(Stored items)

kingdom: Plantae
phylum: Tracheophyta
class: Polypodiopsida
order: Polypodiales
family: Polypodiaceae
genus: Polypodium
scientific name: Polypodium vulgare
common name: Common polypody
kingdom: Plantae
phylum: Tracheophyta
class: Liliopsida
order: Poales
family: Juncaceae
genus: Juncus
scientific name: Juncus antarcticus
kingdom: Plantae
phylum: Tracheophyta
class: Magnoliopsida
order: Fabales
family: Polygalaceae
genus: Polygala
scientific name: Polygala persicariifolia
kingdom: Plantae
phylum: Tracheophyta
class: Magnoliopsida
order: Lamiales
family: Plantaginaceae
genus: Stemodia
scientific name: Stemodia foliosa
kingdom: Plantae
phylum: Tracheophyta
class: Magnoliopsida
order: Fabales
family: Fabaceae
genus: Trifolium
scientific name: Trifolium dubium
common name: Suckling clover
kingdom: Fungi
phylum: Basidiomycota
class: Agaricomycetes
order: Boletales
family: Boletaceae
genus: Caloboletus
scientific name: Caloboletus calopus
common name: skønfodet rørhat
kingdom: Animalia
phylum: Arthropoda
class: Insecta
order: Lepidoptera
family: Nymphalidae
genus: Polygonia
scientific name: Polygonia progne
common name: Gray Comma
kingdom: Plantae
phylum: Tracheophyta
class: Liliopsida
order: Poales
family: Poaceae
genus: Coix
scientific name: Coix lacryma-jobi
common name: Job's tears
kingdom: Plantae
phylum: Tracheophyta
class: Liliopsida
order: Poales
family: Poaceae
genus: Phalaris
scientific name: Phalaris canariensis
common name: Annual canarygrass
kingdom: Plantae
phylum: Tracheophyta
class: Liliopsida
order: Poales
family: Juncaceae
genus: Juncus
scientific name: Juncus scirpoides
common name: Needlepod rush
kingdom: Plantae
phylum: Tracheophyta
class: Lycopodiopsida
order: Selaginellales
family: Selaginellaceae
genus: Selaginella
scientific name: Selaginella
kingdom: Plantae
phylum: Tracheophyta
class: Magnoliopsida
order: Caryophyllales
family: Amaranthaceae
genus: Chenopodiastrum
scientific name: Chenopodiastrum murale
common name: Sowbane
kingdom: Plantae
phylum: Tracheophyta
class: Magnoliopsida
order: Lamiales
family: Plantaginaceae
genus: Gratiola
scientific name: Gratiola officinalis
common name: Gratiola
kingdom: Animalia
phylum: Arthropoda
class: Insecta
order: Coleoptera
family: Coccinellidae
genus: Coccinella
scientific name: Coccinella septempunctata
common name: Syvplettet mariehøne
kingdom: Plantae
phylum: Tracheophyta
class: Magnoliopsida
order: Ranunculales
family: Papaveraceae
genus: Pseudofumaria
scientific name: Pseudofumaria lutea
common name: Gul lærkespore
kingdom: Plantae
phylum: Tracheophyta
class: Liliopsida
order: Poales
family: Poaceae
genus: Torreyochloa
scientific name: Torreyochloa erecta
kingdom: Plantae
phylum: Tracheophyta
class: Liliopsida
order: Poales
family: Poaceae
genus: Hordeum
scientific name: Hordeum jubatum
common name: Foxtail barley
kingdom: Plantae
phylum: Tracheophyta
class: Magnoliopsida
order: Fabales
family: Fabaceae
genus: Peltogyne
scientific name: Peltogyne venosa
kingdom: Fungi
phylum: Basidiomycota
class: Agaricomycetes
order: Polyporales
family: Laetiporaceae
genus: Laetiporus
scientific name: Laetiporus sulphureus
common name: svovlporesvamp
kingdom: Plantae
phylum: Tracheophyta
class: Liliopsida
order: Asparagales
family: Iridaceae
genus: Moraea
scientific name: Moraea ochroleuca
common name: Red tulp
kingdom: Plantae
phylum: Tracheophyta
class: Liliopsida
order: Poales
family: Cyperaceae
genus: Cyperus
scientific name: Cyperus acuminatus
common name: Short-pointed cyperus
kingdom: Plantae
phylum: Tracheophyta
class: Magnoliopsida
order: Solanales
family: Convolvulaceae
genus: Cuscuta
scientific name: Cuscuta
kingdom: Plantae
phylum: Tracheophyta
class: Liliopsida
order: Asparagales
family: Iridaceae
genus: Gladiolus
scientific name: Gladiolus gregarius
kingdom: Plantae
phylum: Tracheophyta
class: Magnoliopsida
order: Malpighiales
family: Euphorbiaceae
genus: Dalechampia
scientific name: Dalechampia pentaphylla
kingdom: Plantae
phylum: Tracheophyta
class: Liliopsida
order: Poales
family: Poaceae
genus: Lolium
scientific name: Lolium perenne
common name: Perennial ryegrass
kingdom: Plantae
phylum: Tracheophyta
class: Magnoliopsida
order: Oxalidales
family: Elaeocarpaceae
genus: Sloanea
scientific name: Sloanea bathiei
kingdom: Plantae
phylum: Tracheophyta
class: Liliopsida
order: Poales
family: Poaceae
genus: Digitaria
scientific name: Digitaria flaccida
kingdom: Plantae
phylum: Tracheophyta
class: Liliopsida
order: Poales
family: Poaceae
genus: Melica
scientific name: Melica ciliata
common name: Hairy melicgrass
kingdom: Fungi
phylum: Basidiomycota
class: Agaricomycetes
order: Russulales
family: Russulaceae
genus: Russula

- **Exercise aim**
Return every line of the rows above as a JSON list of strings, one string per line, leaving out any blank lines.

- **Response for this exercise**
[
  "kingdom: Plantae",
  "phylum: Tracheophyta",
  "class: Polypodiopsida",
  "order: Polypodiales",
  "family: Polypodiaceae",
  "genus: Polypodium",
  "scientific name: Polypodium vulgare",
  "common name: Common polypody",
  "kingdom: Plantae",
  "phylum: Tracheophyta",
  "class: Liliopsida",
  "order: Poales",
  "family: Juncaceae",
  "genus: Juncus",
  "scientific name: Juncus antarcticus",
  "kingdom: Plantae",
  "phylum: Tracheophyta",
  "class: Magnoliopsida",
  "order: Fabales",
  "family: Polygalaceae",
  "genus: Polygala",
  "scientific name: Polygala persicariifolia",
  "kingdom: Plantae",
  "phylum: Tracheophyta",
  "class: Magnoliopsida",
  "order: Lamiales",
  "family: Plantaginaceae",
  "genus: Stemodia",
  "scientific name: Stemodia foliosa",
  "kingdom: Plantae",
  "phylum: Tracheophyta",
  "class: Magnoliopsida",
  "order: Fabales",
  "family: Fabaceae",
  "genus: Trifolium",
  "scientific name: Trifolium dubium",
  "common name: Suckling clover",
  "kingdom: Fungi",
  "phylum: Basidiomycota",
  "class: Agaricomycetes",
  "order: Boletales",
  "family: Boletaceae",
  "genus: Caloboletus",
  "scientific name: Caloboletus calopus",
  "common name: skønfodet rørhat",
  "kingdom: Animalia",
  "phylum: Arthropoda",
  "class: Insecta",
  "order: Lepidoptera",
  "family: Nymphalidae",
  "genus: Polygonia",
  "scientific name: Polygonia progne",
  "common name: Gray Comma",
  "kingdom: Plantae",
  "phylum: Tracheophyta",
  "class: Liliopsida",
  "order: Poales",
  "family: Poaceae",
  "genus: Coix",
  "scientific name: Coix lacryma-jobi",
  "common name: Job's tears",
  "kingdom: Plantae",
  "phylum: Tracheophyta",
  "class: Liliopsida",
  "order: Poales",
  "family: Poaceae",
  "genus: Phalaris",
  "scientific name: Phalaris canariensis",
  "common name: Annual canarygrass",
  "kingdom: Plantae",
  "phylum: Tracheophyta",
  "class: Liliopsida",
  "order: Poales",
  "family: Juncaceae",
  "genus: Juncus",
  "scientific name: Juncus scirpoides",
  "common name: Needlepod rush",
  "kingdom: Plantae",
  "phylum: Tracheophyta",
  "class: Lycopodiopsida",
  "order: Selaginellales",
  "family: Selaginellaceae",
  "genus: Selaginella",
  "scientific name: Selaginella",
  "kingdom: Plantae",
  "phylum: Tracheophyta",
  "class: Magnoliopsida",
  "order: Caryophyllales",
  "family: Amaranthaceae",
  "genus: Chenopodiastrum",
  "scientific name: Chenopodiastrum murale",
  "common name: Sowbane",
  "kingdom: Plantae",
  "phylum: Tracheophyta",
  "class: Magnoliopsida",
  "order: Lamiales",
  "family: Plantaginaceae",
  "genus: Gratiola",
  "scientific name: Gratiola officinalis",
  "common name: Gratiola",
  "kingdom: Animalia",
  "phylum: Arthropoda",
  "class: Insecta",
  "order: Coleoptera",
  "family: Coccinellidae",
  "genus: Coccinella",
  "scientific name: Coccinella septempunctata",
  "common name: Syvplettet mariehøne",
  "kingdom: Plantae",
  "phylum: Tracheophyta",
  "class: Magnoliopsida",
  "order: Ranunculales",
  "family: Papaveraceae",
  "genus: Pseudofumaria",
  "scientific name: Pseudofumaria lutea",
  "common name: Gul lærkespore",
  "kingdom: Plantae",
  "phylum: Tracheophyta",
  "class: Liliopsida",
  "order: Poales",
  "family: Poaceae",
  "genus: Torreyochloa",
  "scientific name: Torreyochloa erecta",
  "kingdom: Plantae",
  "phylum: Tracheophyta",
  "class: Liliopsida",
  "order: Poales",
  "family: Poaceae",
  "genus: Hordeum",
  "scientific name: Hordeum jubatum",
  "common name: Foxtail barley",
  "kingdom: Plantae",
  "phylum: Tracheophyta",
  "class: Magnoliopsida",
  "order: Fabales",
  "family: Fabaceae",
  "genus: Peltogyne",
  "scientific name: Peltogyne venosa",
  "kingdom: Fungi",
  "phylum: Basidiomycota",
  "class: Agaricomycetes",
  "order: Polyporales",
  "family: Laetiporaceae",
  "genus: Laetiporus",
  "scientific name: Laetiporus sulphureus",
  "common name: svovlporesvamp",
  "kingdom: Plantae",
  "phylum: Tracheophyta",
  "class: Liliopsida",
  "order: Asparagales",
  "family: Iridaceae",
  "genus: Moraea",
  "scientific name: Moraea ochroleuca",
  "common name: Red tulp",
  "kingdom: Plantae",
  "phylum: Tracheophyta",
  "class: Liliopsida",
  "order: Poales",
  "family: Cyperaceae",
  "genus: Cyperus",
  "scientific name: Cyperus acuminatus",
  "common name: Short-pointed cyperus",
  "kingdom: Plantae",
  "phylum: Tracheophyta",
  "class: Magnoliopsida",
  "order: Solanales",
  "family: Convolvulaceae",
  "genus: Cuscuta",
  "scientific name: Cuscuta",
  "kingdom: Plantae",
  "phylum: Tracheophyta",
  "class: Liliopsida",
  "order: Asparagales",
  "family: Iridaceae",
  "genus: Gladiolus",
  "scientific name: Gladiolus gregarius",
  "kingdom: Plantae",
  "phylum: Tracheophyta",
  "class: Magnoliopsida",
  "order: Malpighiales",
  "family: Euphorbiaceae",
  "genus: Dalechampia",
  "scientific name: Dalechampia pentaphylla",
  "kingdom: Plantae",
  "phylum: Tracheophyta",
  "class: Liliopsida",
  "order: Poales",
  "family: Poaceae",
  "genus: Lolium",
  "scientific name: Lolium perenne",
  "common name: Perennial ryegrass",
  "kingdom: Plantae",
  "phylum: Tracheophyta",
  "class: Magnoliopsida",
  "order: Oxalidales",
  "family: Elaeocarpaceae",
  "genus: Sloanea",
  "scientific name: Sloanea bathiei",
  "kingdom: Plantae",
  "phylum: Tracheophyta",
  "class: Liliopsida",
  "order: Poales",
  "family: Poaceae",
  "genus: Digitaria",
  "scientific name: Digitaria flaccida",
  "kingdom: Plantae",
  "phylum: Tracheophyta",
  "class: Liliopsida",
  "order: Poales",
  "family: Poaceae",
  "genus: Melica",
  "scientific name: Melica ciliata",
  "common name: Hairy melicgrass",
  "kingdom: Fungi",
  "phylum: Basidiomycota",
  "class: Agaricomycetes",
  "order: Russulales",
  "family: Russulaceae",
  "genus: Russula"
]